Come noto, la pandemia del 2020 ha preso avvio nei Paesi orientali, con il primo focolaio a Wuhan (Cina). A fronte dell’ingente numero di contagi e decessi, contestualmente all’adozione di stringenti misure di prevenzione e contrasto (come quelle dello smart-working forzato, della sospensione delle attività produttive e delle attività scolastiche, del blocco dei trasporti e dell’obbligo di indossare la mascherina), la priorità è stata quella dell’identificazione dei soggetti contagiati in modo tale da procedere all’isolamento di chi fosse entrato nella loro rete di relazioni. Tra i modelli di gestione si è distinto quello della Corea del Sud. A fronte di una massiccia campagna di tamponi, la Corea del Sud ha richiesto ai propri cittadini l’utilizzo di una applicazione di geo-tracking in grado di monitorare ogni spostamento del possessore del device[1]. In questo modo, è stato possibile monitorare le azioni dei soggetti contagiati, sino ad ottenere sul proprio dispositivo un alert in loro prossimità. A quanto pare sono state raccolte anche ulteriori informazioni: sono stati tracciati gli accessi agli ambulatori e alle farmacie, le transazioni delle carte di credito, le registrazioni delle videocamera di sorveglianza. Un monitoraggio, questo, che ha consentito di ottenere in breve tempo una effettiva riduzione del numero di contagiati, seppur con evidente compressione delle libertà dei cittadini tra cui la privacy .

 

L’emergenza italiana e gli interventi in materia di trattamento di dati personali  

Ai primi casi di contagio nel nostro Paese è seguita la dichiarazione dello stato di emergenza sul territorio nazionale del 31 gennaio 2020. Numerosi sono stati i provvedimenti, via via più stringenti, emanati per contenere la diffusione del virus. Con tali provvedimenti il Governo è intervenuto anche sulle modalità di trattamento dei dati personali per finalità di prevenzione e contrasto dell’epidemia. Se in un primo momento la raccolta dei dati sanitari per tali finalità veniva consentita solo alle autorità competenti, al personale sanitario ed agli operatori della Protezione Civile, con il “Protocollo condiviso di regolamentazione delle misure per il contrasto e il contenimento della diffusione del virus Covid-19 negli ambienti di lavoro” del 14 marzo 2020 anche ai datori di lavoro è stato concesso procedere alla raccolta di informazioni sanitarie, come la rilevazione della temperatura corporea, al fine di gestire congiuntamente l’emergenza. In occasione di tale trattamento, la base giuridica è stata indicata nell’obbligo di legge (implementazione dei protocolli di sicurezza anti-contagio) ed il periodo di conservazione dei dati dalla durata nello stato d’emergenza.
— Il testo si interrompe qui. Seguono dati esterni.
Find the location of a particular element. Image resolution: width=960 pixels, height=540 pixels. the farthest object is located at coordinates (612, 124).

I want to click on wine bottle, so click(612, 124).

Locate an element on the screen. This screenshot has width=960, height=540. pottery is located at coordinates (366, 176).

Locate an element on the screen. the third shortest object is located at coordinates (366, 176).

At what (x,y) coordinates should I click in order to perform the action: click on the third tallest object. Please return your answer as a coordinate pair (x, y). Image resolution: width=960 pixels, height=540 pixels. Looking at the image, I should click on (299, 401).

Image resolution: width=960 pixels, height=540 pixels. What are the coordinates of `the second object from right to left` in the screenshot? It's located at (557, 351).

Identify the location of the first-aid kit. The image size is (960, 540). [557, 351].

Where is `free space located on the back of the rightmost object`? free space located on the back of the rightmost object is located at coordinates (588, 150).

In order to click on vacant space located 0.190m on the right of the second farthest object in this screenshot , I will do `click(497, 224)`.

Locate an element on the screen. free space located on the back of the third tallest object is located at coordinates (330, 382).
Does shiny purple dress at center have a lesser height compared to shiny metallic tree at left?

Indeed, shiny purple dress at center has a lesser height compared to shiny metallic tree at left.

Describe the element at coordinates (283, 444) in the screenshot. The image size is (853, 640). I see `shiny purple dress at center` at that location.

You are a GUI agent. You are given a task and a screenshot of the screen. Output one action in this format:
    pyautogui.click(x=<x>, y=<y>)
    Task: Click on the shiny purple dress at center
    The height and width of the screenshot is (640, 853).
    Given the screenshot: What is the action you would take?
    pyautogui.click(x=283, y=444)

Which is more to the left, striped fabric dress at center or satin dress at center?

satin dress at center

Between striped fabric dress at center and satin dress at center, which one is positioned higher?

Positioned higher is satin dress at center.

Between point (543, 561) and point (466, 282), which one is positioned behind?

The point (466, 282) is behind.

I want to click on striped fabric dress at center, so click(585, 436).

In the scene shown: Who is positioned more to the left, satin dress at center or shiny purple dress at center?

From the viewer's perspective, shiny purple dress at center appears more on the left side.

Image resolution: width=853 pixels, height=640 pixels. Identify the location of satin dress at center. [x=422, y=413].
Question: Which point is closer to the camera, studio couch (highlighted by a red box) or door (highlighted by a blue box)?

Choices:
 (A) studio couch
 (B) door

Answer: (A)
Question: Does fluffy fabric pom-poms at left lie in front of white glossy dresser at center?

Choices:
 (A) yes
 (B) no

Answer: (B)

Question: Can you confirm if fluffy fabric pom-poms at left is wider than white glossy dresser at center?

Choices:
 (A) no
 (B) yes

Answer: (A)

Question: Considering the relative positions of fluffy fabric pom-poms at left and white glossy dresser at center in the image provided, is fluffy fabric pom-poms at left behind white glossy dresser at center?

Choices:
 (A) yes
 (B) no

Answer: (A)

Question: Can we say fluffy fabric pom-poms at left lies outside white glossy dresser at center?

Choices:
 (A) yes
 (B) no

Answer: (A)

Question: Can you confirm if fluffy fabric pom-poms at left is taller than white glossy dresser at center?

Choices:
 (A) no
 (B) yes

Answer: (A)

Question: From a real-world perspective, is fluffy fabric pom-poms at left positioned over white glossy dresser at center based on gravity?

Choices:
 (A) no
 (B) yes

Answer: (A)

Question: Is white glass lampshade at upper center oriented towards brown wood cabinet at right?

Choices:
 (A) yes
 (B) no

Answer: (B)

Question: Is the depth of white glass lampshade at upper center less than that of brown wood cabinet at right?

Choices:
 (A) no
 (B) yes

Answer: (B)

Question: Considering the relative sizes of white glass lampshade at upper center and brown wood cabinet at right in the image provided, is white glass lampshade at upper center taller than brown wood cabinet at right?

Con la Direttiva n. 1/2020 del 26 febbraio 2020, invece, all’art. 14 sono state riconosciute apposite deroghe alla disciplina generale sui dati sanitari per le competenti autorità e gli operatori sanitari: tali soggetti possono procedere anche alla comunicazione a terzi dei dati personali raccolti, nonché all’attribuzione di funzioni e compiti a soggetti designati ed alla predisposizione dell’informativa anche in forma semplificata ed orale.

 

Possibili scenari per il contenimento del contagio: il contact tracing

Lo scenario particolarmente critico rappresentato dai dati della Protezione Civile ha indotto ad una riflessione sull’opportunità di mettere a terra un sistema di monitoraggio dei cittadini come quello del contact tracing digitale.
In Corea del Sud è la normativa nazionale sulla data protection che consente il monitoraggio nel caso in cui trattamento dei dati venga operato esclusivamente da soggetti istituzionalmente deputati alla gestione dell'emergenza e nel divieto della loro comunicazione.
Sul tema del monitoraggio dei dati di traffico è intervenuto il Garante europeo per la protezione dei dati (European Data Protection Board), con la Dichiarazione del 19 marzo 2020. L’EDPB ha chiarito che i dati di localizzazione possono essere utilizzati solo se resi anonimi oppure in presenza del consenso degli interessati. Tuttavia, l’art. 15 della Direttiva ePrivacy consente agli Stati membri di introdurre misure legislative per salvaguardare la sicurezza pubblica. Il ricorso a tale deroga d’eccezione è possibile, a parere del Garante europeo, solo se costituisce una misura necessaria, appropriata e proporzionata, nonché conforme alla Carta dei diritti fondamentali ed alla Convenzione europea per la salvaguardia dei diritti dell'uomo e delle libertà fondamentali. Inoltre, il trattamento di tali dati dovrebbe essere limitato al tempo strettamente necessario alla gestione dell’emergenza.
Il Garante privacy, Antonello Soro ha dichiarato che il contact tracing non può attualmente essere adottato in assenza di una specifica normativa ad hoc[2]. L’attuale normativa, infatti, richiede che il trattamento su larga scala con finalità di monitoraggio venga posto in essere previa adozione degli strumenti per minimizzare il pericolo di abusi, secondo i principi di precauzione e prevenzione, che impongono misure di sicurezza e garanzie di protezione dati già nella fase di progettazione e impostazione della struttura tecnologica. Piuttosto, il Garante ha caldeggiato l’acquisizione di dati anonimi di mobilità, al fine di consentire la ricostruzione della catena epidemiologica. Tale differente strumento di monitoraggio è stato da ultimo impiegato dalla Regione Lombardia che ha analizzato gli spostamenti "da cella a cella" dei dispositivi mobili usando i dati messi a disposizione dalle compagnie telefoniche. Con il decreto legge “Cura Italia” è stata istituita una task force governativa che si propone di valutare le esperienze internazionali di prevenzione, anche sperimentando tecnologie digitali. Non resta che attendere le determinazioni del Ministero dell’Innovazione sulla compatibilità di tali misure nell’ordinamento italiano.

 

Il presente articolo è stato redatto con la collaborazione dell'Avv. Chiara Benvenuto - Studio Previti

 

[1] La Corea del Sud non è stato l’unico Paese ad adottare tali tecnologie: anche Singapore e altri Paesi asiatici come le Filippine, Indonesia, Taiwan hanno optato per il monitoraggio dei cittadini. Si veda, a titolo esemplificativo, il seguente link http://co.vid19.sg/cases .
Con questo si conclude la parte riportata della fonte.